I still however think that code was too verbose and clunky so I swapped out the raf with a channel and rewrote the culprit bytes to zero's to eliminate the conditional. This code could still probably do with a cache style buffered read.

public static long computeChecksum2(FileChannel ch, int checksumOffset)
            throws IOException {
    
    ch.position(0);
    long sum = 0;
    long top = (long) Math.pow(2, 32);
    long length = ch.size();
    
    ByteBuffer buffer = ByteBuffer.wrap(new byte[(int) length]);
    buffer.order(ByteOrder.LITTLE_ENDIAN);
    
    ch.read(buffer);
    buffer.putInt(checksumOffset, 0x0000);
    
    buffer.position(0);
    while (buffer.hasRemaining()) {
        sum += buffer.getInt() & 0xffffffffL;
        if (sum > top) {
            sum = (sum & 0xffffffffL) + (sum >> 32);
        }
    }   
    sum = (sum & 0xffff) + (sum >> 16);
    sum = sum + (sum >> 16);
    sum = sum & 0xffff;
    sum += length;
    
    return sum;
}
只想待在家 2024-11-23 15:26:37

CheckSum 字段长度为 32 位,计算方式如下

1. 将整个文件的所有 dword(32 位片段)添加到总和中

将整个文件的所有 dword 添加不包括 CheckSum 字段本身,包括所有标题和所有内容,为一个双字。如果双字溢出,则将溢出的位添加回双字的第一位 (2^0)。
如果文件不能完全分为双字(4 位块),请参阅 2。

我知道实现这一点的最佳方法是使用 GNU C 编译器整数溢出内置函数 __builtin_uadd_overflow
在 Jeffrey 记录的原始 ChkSum 函数 中沃尔顿总和
通过执行 add (%esi),%eax 计算得出,其中
esi 包含文件的基址,eax 为 0,并像这样添加文件的其余部分

adc 0x4(%esi),%eax
adc 0x8(%esi),%eax
adc 0xc(%esi),%eax
adc 0x10(%esi),%eax
...
adc $0x0,%eax

第一个 add 添加第一个 dword 忽略任何进位标志。下一个双字
adc 指令添加,该指令的作用与 add 相同,但是
添加在执行指令之前设置的任何进位标志
到被加数。最后一个 adc $0x0,%eax 仅添加最后一个进位标志,如果
已设置且无法丢弃。

请记住,不应添加 CheckSum 字段本身的双字。

2. 如果有一个,则将余数添加到总和中

如果文件不能完全整除为双字,则将余数添加为
零填充双字。例如:假设您的文件有 15 个字节长,如下所示
<代码> 0E 1F BA 0E | 00 B4 09 CD | 21 B8 01 4C | CD 21 54
您需要将余数作为 0x005421CD 添加到总和中。我的系统是
小端系统。我不知道校验和是否会因为
而改变
大端系统上的字节顺序,或者您只需模拟这个
行为。
我通过将 buffer_size 四舍五入到可被 4 整除的下一个字节数来实现此目的
没有余数或换句话说:表示下一个完整的双字计数
以字节为单位。然后我使用 calloc 进行分配,因为它会初始化内存块
全为零。

if(buffer_size%4) {
  buffer_size+=4-(buffer_size%4);
...
calloc(buffer_size,1)

3. 将总和的低位字(16 位片)和高位字相加。

sum=(sum&0xffff)+(sum>>16);

4. 再次添加新的较高位单词

sum+=(sum>>16);

5只保留低位字

sum&=0xffff;

6. 将文件中的字节数与 sum 相加

return(sum+size);

就是这样我写的。它不是C#,而是C。off_t size是文件中的字节数。 uint32_t *base 是指向加载到内存中的文件的指针。内存块应该在下一个可被 4 整除的字节数末尾用零填充。

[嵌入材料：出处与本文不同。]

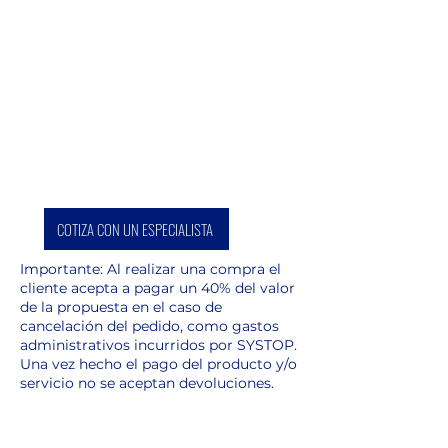
COTIZA CON UN ESPECIALISTA
Importante: Al realizar una compra el
cliente acepta a pagar un 40% del valor
de la propuesta en el caso de
cancelación del pedido, como gastos
administrativos incurridos por SYSTOP.
Una vez hecho el pago del producto y/o
servicio no se aceptan devoluciones.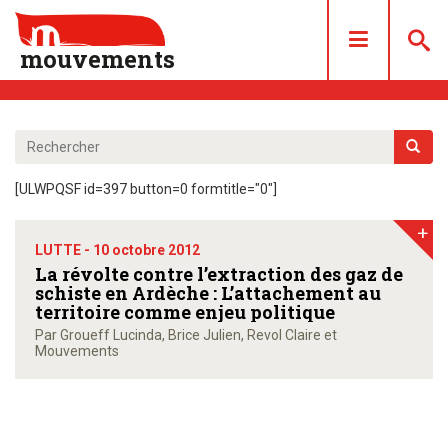
mouvements
DOSSIERS
ARTICLES
[ULWPQSF id=397 button=0 formtitle="0"]
LES NUMÉROS
+
QUI SOMMES NOUS ?
LUTTE -
10 octobre 2012
ACHAT/ABONNEMENT
La révolte contre l’extraction des gaz de
schiste en Ardèche : L’attachement au
CONTACT
territoire comme enjeu politique
Par Groueff Lucinda, Brice Julien, Revol Claire et
Mouvements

uint32_t pe_header_checksum(uint32_t *base,off_t size) {
  uint32_t sum=0;
  off_t i;
  for(i=0;i<(size/4);i++) {
    if(i==0x36) continue;
    sum+=__builtin_uadd_overflow(base[i],sum,&sum);
  }
  if(size%4) sum+=base[i];
  sum=(sum&0xffff)+(sum>>16);
  sum+=(sum>>16);
  sum&=0xffff;
  return(sum+size);
}

如果您愿意,您可以查看正在运行的代码并阅读更多内容 此处

The CheckSum field is 32 bits long and is calculated as follows

1. Add all dwords (32 bit pieces) of the entire file to a sum

Add all dwords of the entire file not including the CheckSum field itself, including all headers and all of the contents, to a dword. If the dword overflows, add the overflowed bit back to the first bit (2^0) of the dword.
If the file is not entirely divisible into dwords (4 bit pieces) see 2.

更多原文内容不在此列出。